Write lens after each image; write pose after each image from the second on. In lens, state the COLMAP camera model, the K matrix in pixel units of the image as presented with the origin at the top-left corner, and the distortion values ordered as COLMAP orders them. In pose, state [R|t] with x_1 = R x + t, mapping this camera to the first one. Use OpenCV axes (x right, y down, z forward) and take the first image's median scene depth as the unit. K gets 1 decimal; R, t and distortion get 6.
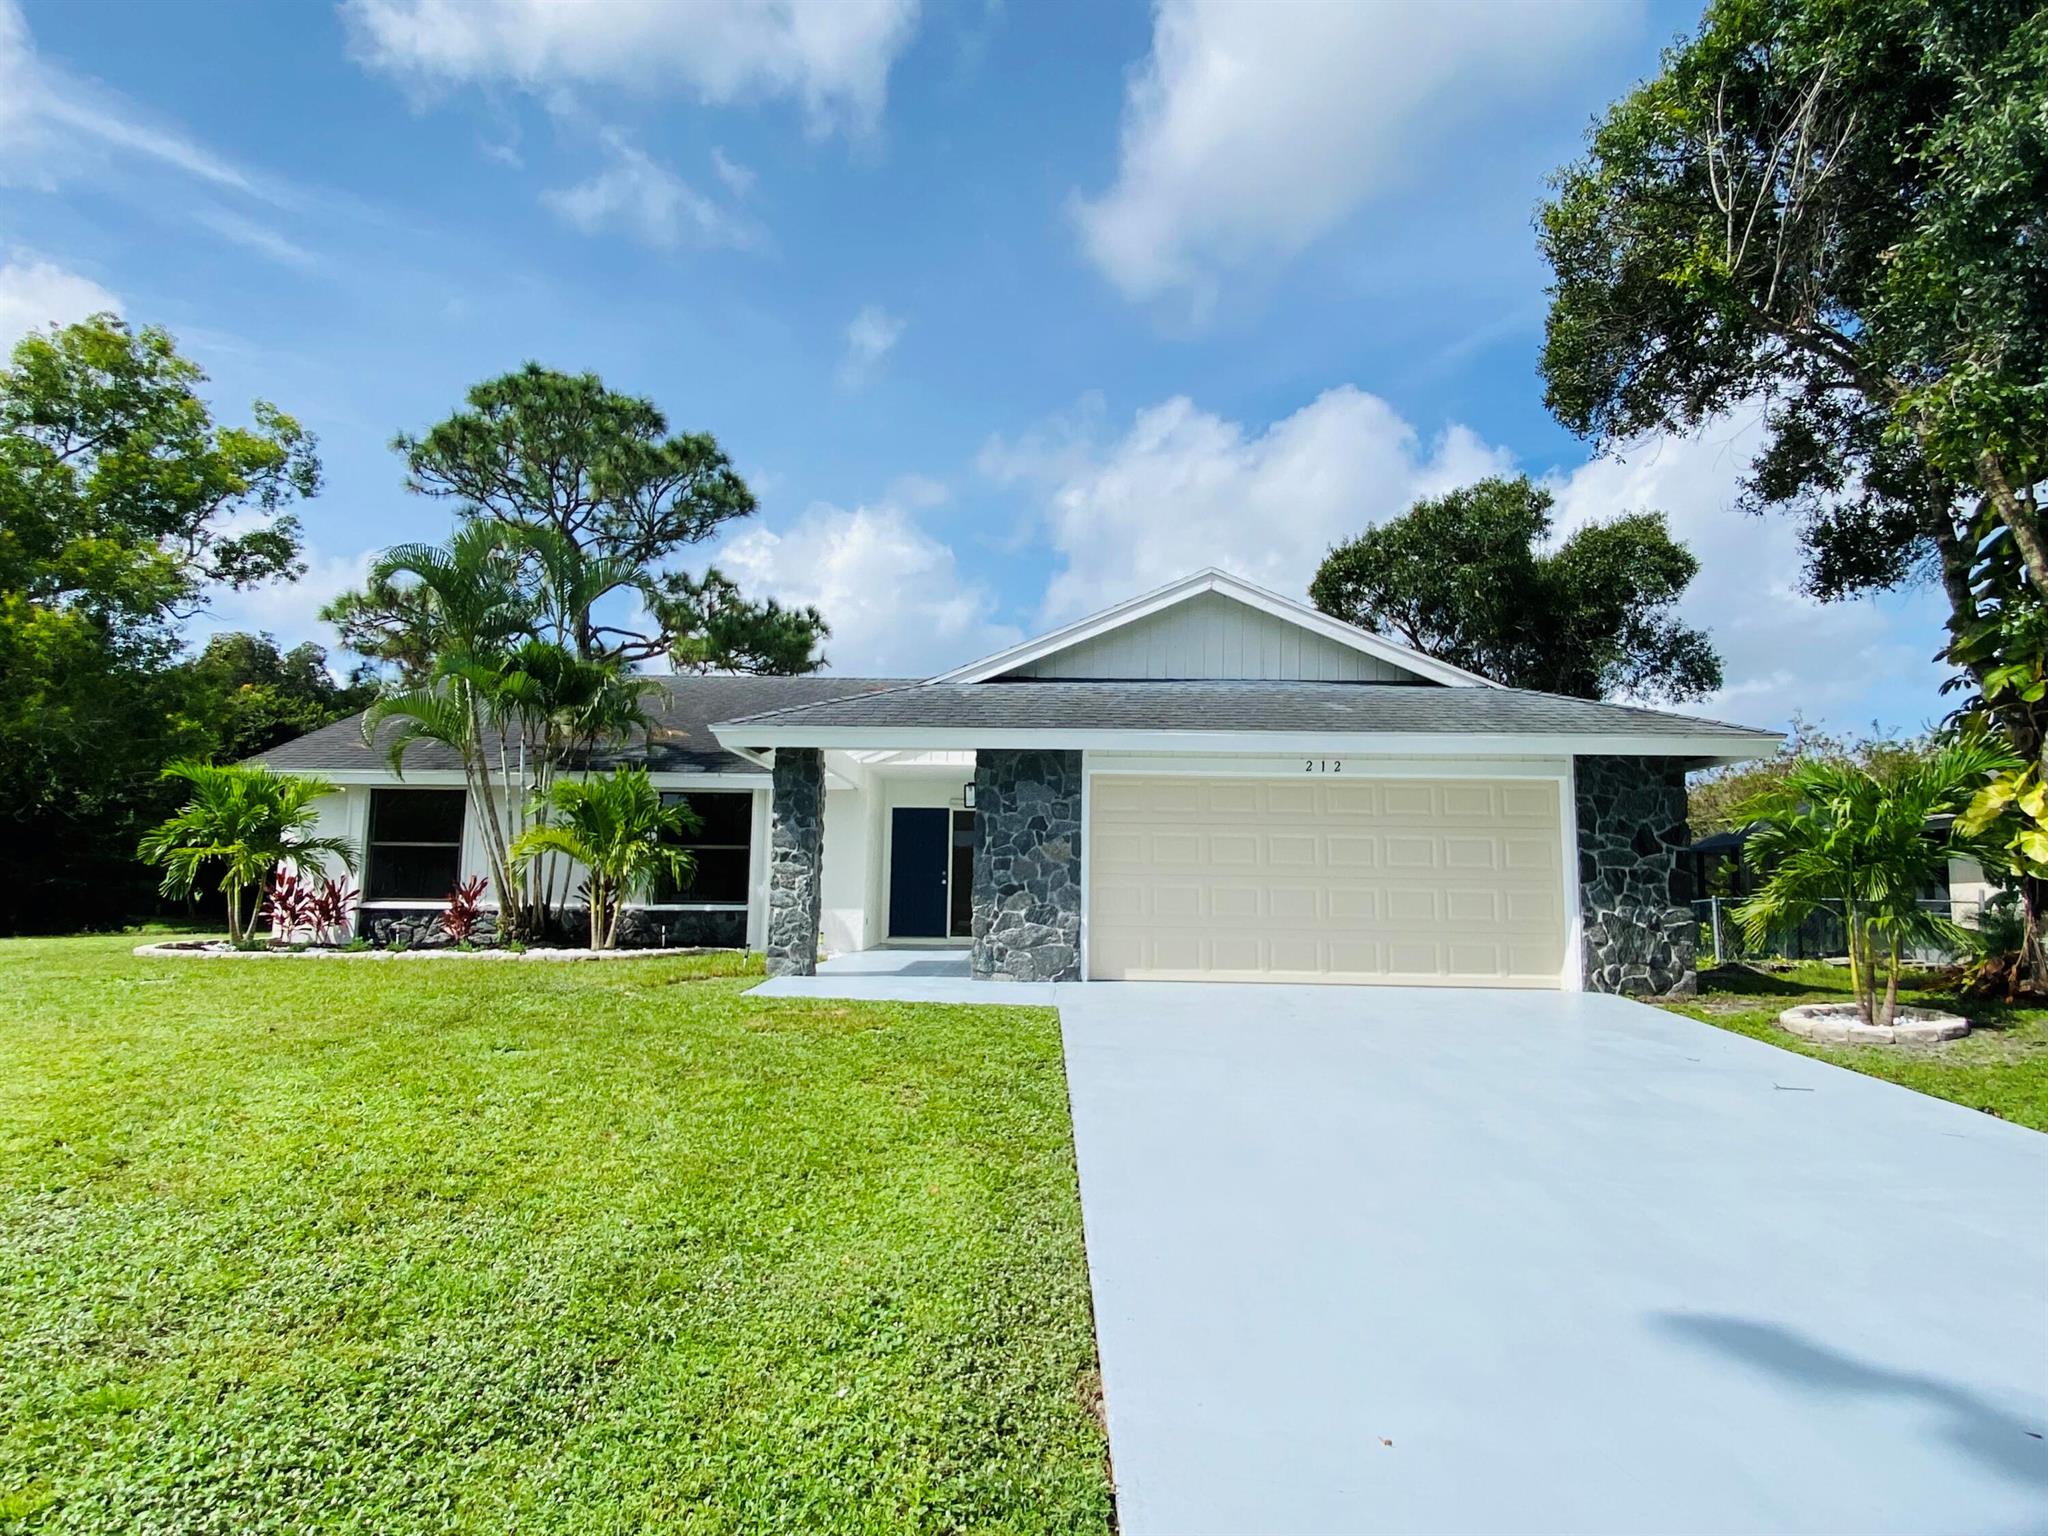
lens RADIAL K [[1164.8, 0, 1018.4], [0, 1164.8, 760.1], [0, 0, 1]] dist [0.007418, -0.014510]
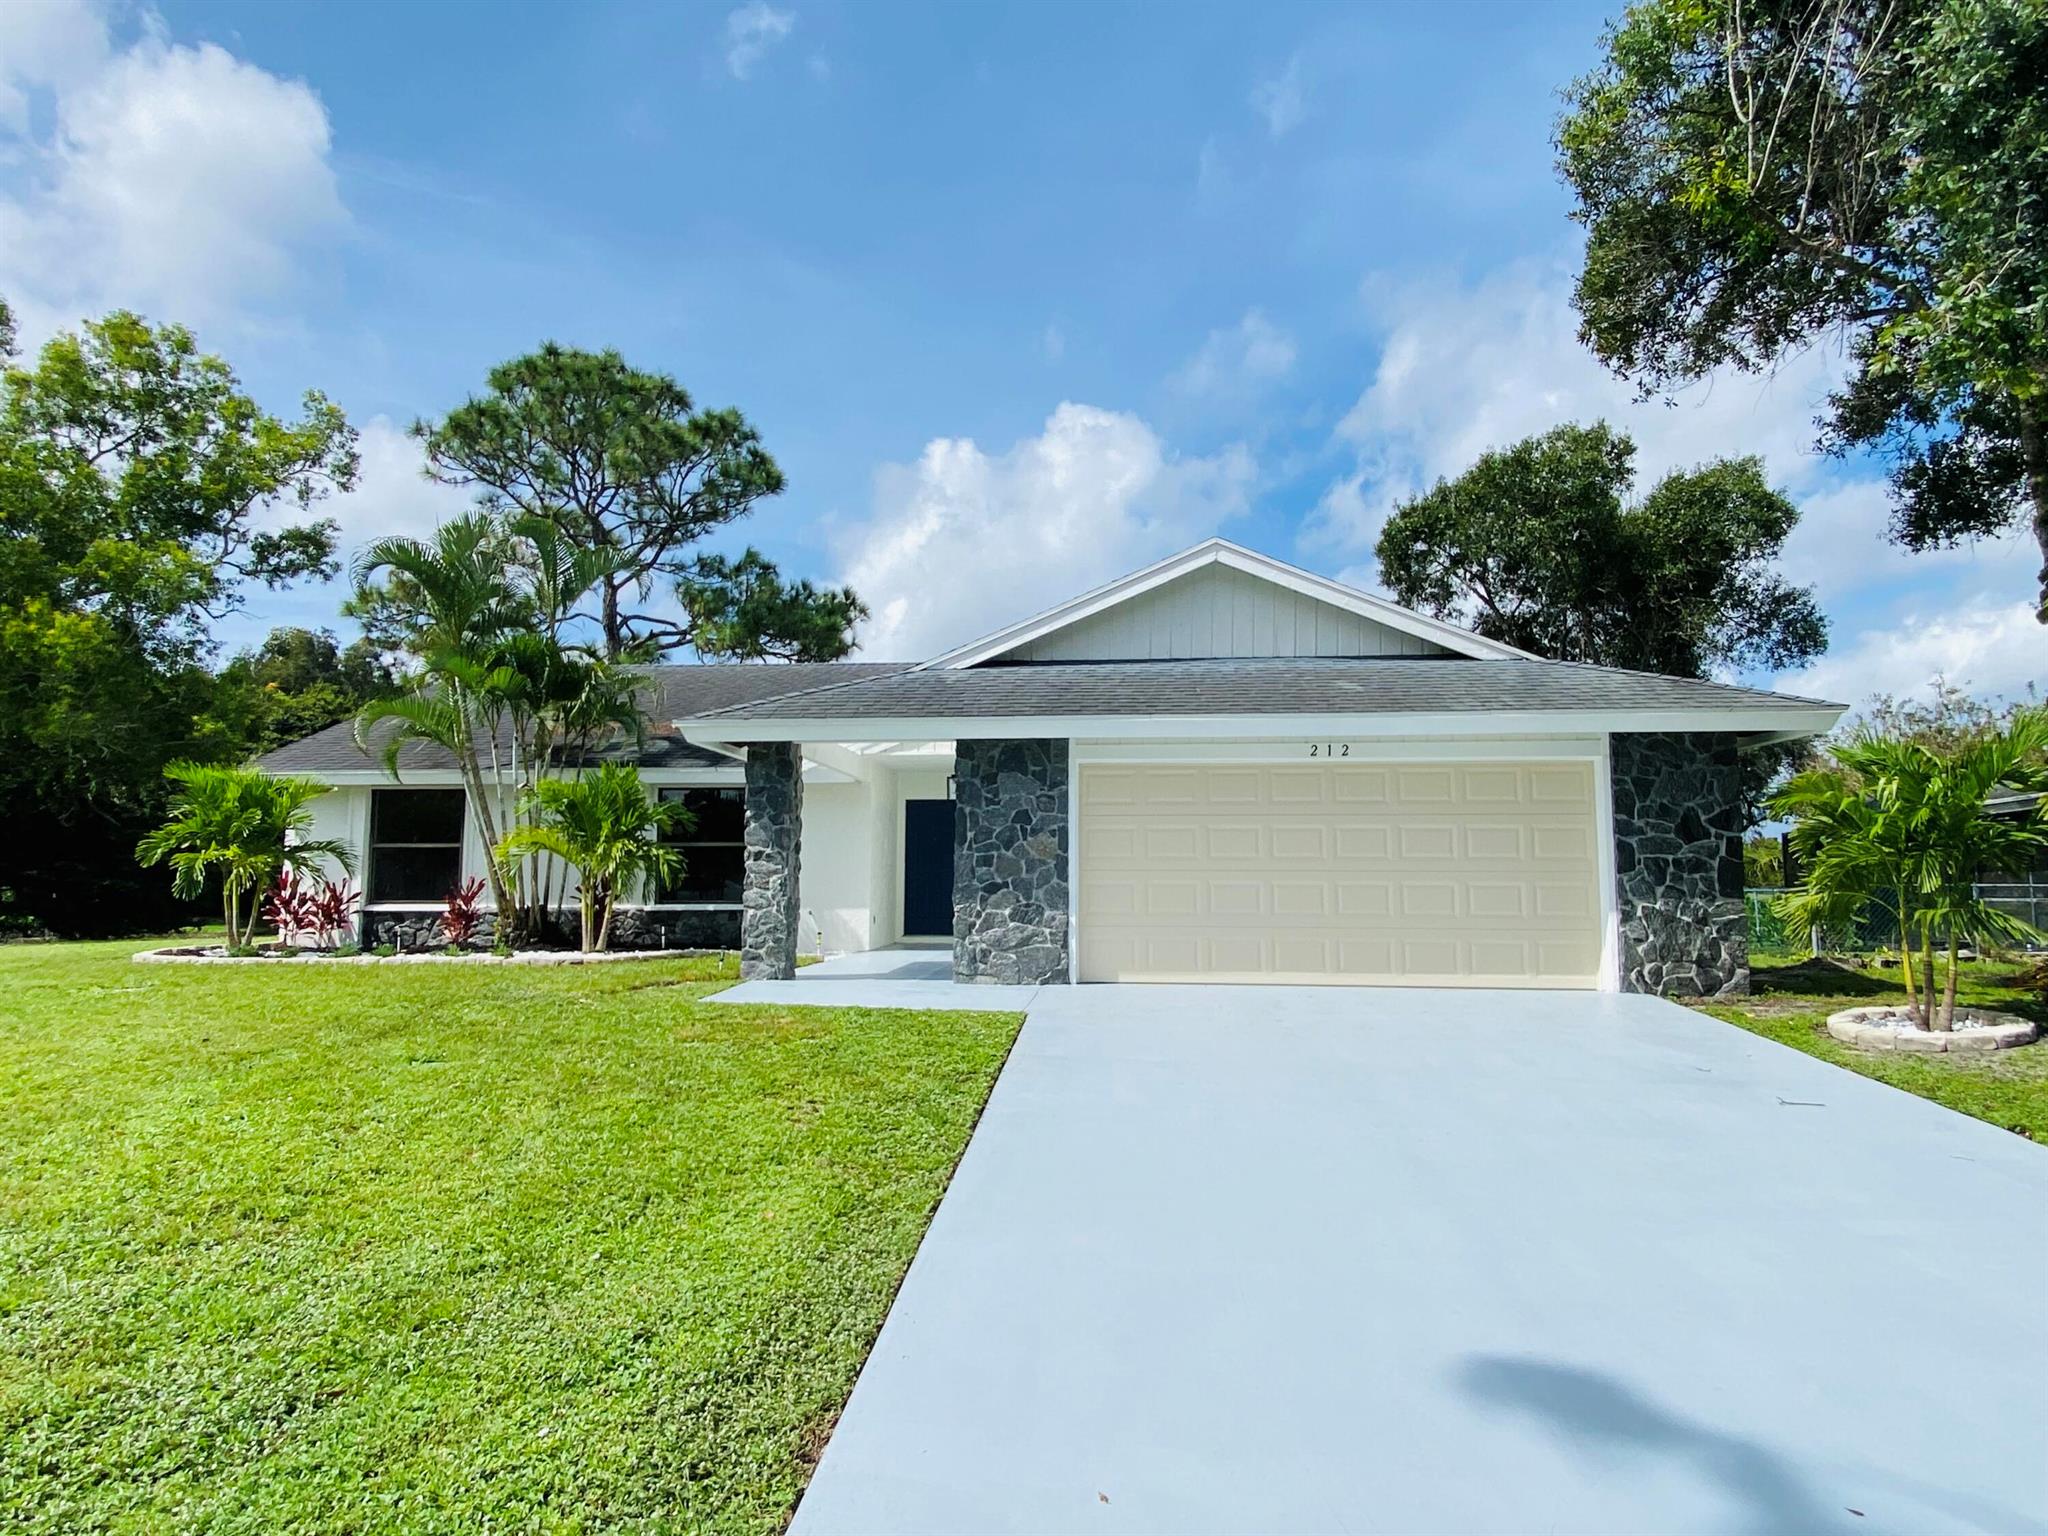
lens RADIAL K [[1235.1, 0, 1024.0], [0, 1235.1, 768.0], [0, 0, 1]] dist [0.002620, -0.012176]
pose [[0.996894, -0.018133, -0.076637, 0.076824], [0.019795, 0.999584, 0.020976, -0.004934], [0.076225, -0.022428, 0.996838, 0.005414]]
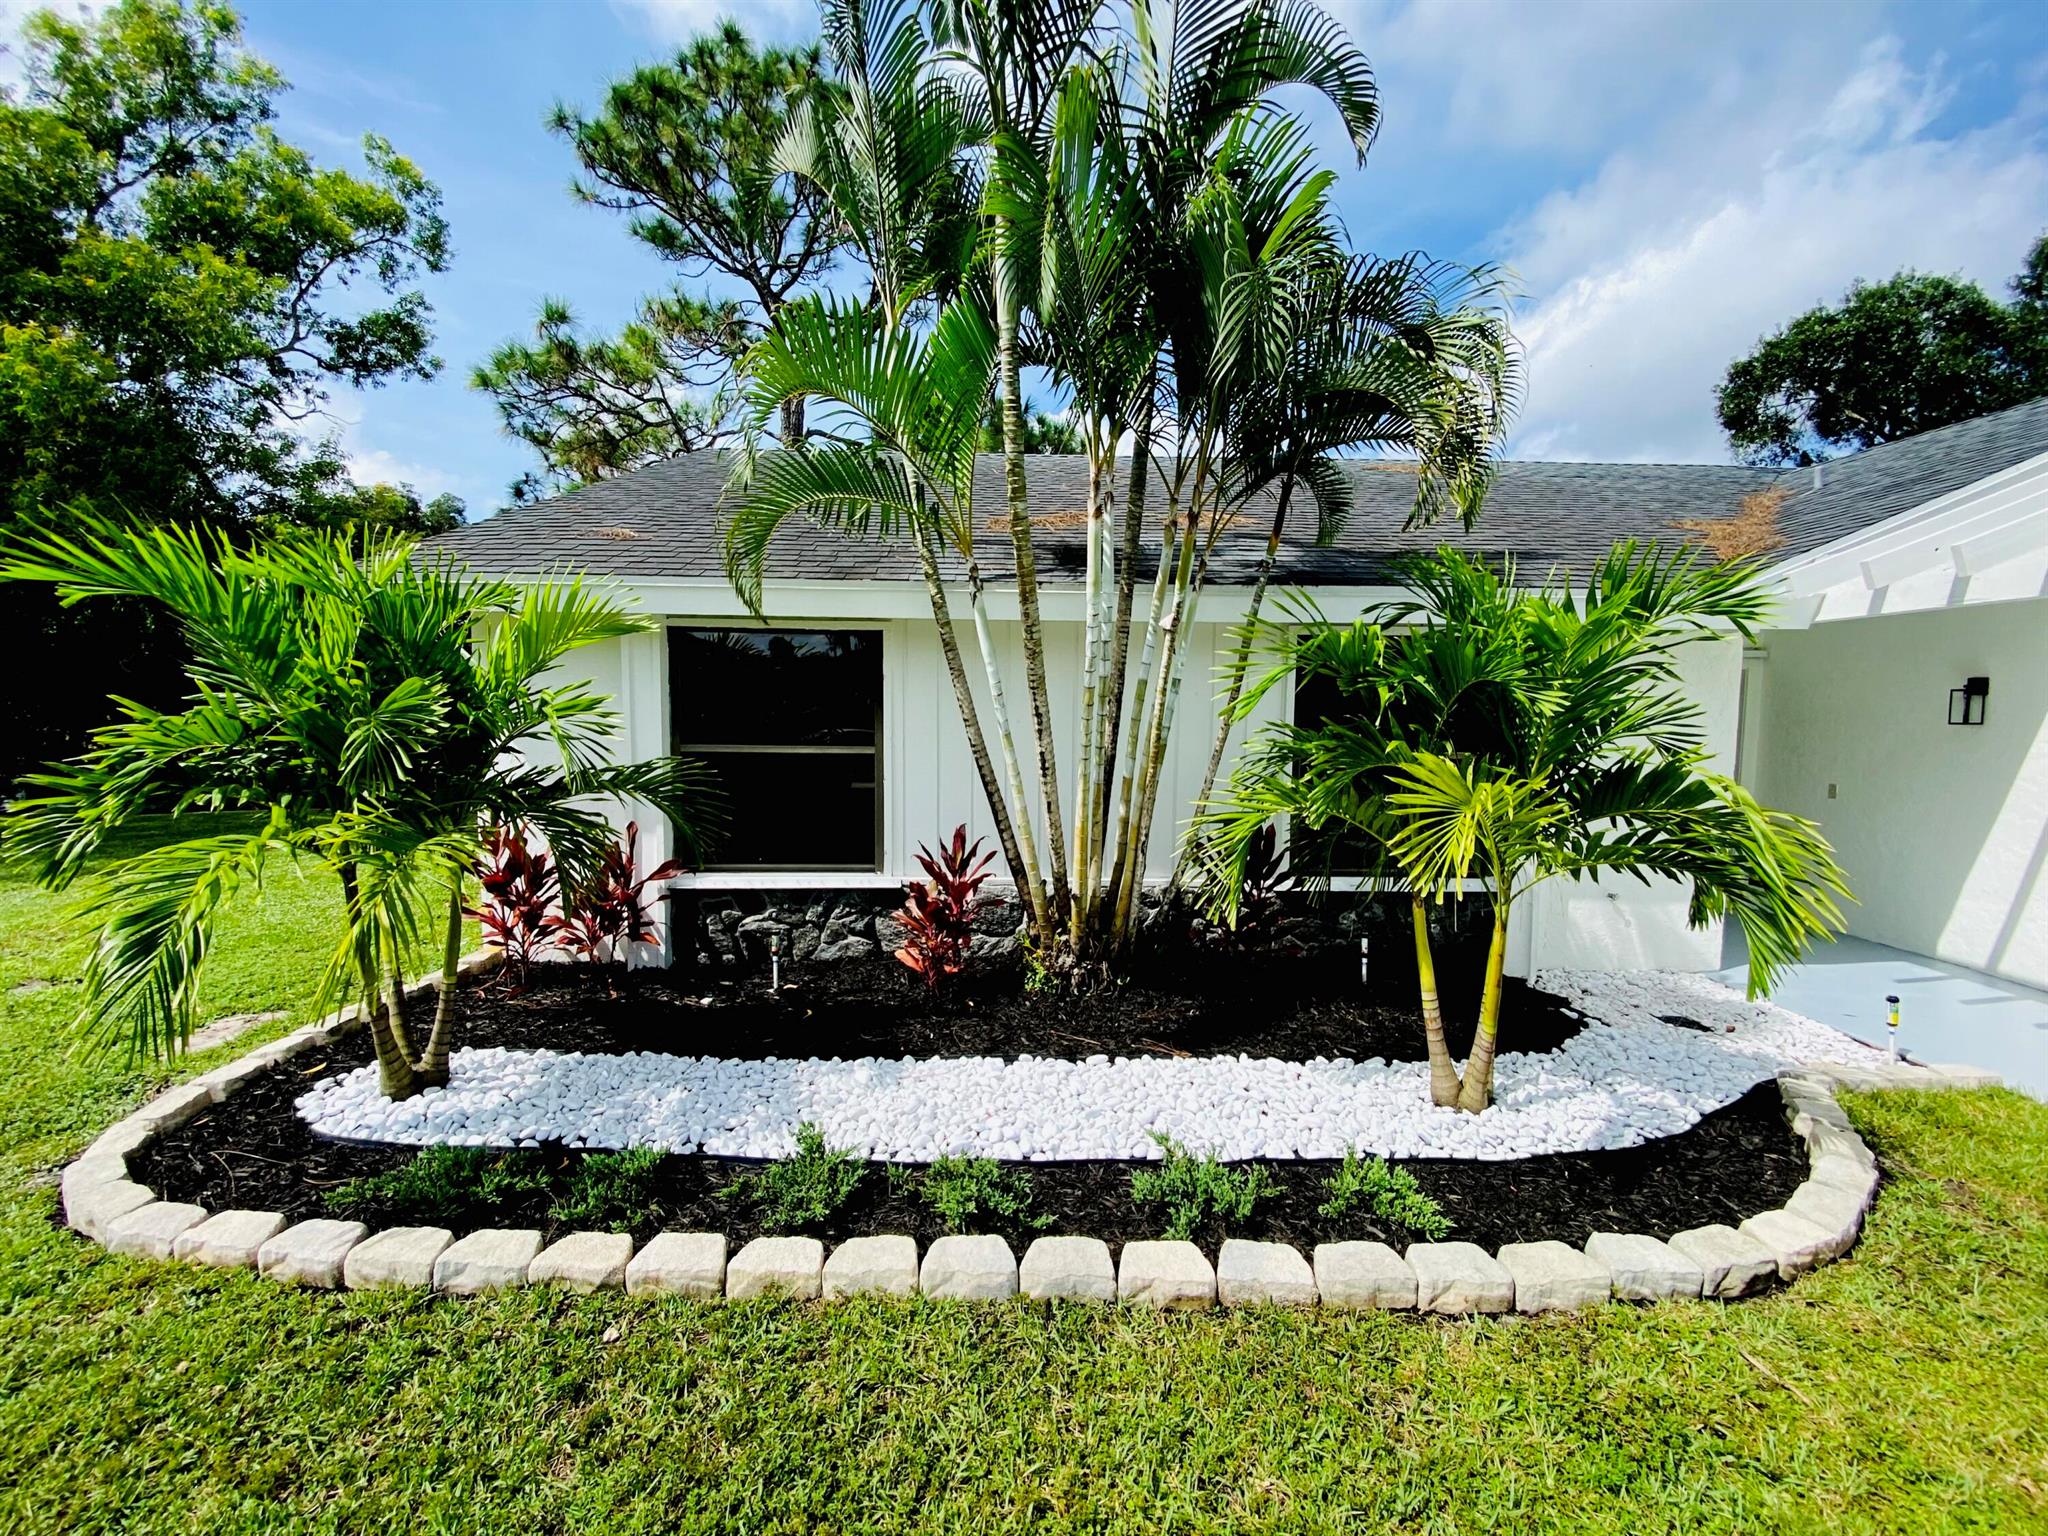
lens RADIAL K [[810.7, 0, 1024.0], [0, 810.7, 768.0], [0, 0, 1]] dist [-0.044541, 0.000110]
pose [[0.997448, -0.012301, 0.070333, -0.467422], [-0.001416, 0.981448, 0.191726, 0.020224], [-0.071386, -0.191336, 0.978925, 0.722454]]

---------------

Copy all of the data above word for word, leaving out the pictures.

Write lens after each image; write pose after each image from the second on. In lens, state the COLMAP camera model, the K matrix in pixel units of the image as presented with the origin at the top-left corner, and the distortion values ordered as COLMAP orders them. In pose, state [R|t] with x_1 = R x + t, mapping this camera to the first one. Use OpenCV axes (x right, y down, z forward) and take the first image's median scene depth as the unit. K gets 1 decimal; R, t and distortion get 6.
lens RADIAL K [[1164.8, 0, 1018.4], [0, 1164.8, 760.1], [0, 0, 1]] dist [0.007418, -0.014510]
lens RADIAL K [[1235.1, 0, 1024.0], [0, 1235.1, 768.0], [0, 0, 1]] dist [0.002620, -0.012176]
pose [[0.996894, -0.018133, -0.076637, 0.076824], [0.019795, 0.999584, 0.020976, -0.004934], [0.076225, -0.022428, 0.996838, 0.005414]]
lens RADIAL K [[810.7, 0, 1024.0], [0, 810.7, 768.0], [0, 0, 1]] dist [-0.044541, 0.000110]
pose [[0.997448, -0.012301, 0.070333, -0.467422], [-0.001416, 0.981448, 0.191726, 0.020224], [-0.071386, -0.191336, 0.978925, 0.722454]]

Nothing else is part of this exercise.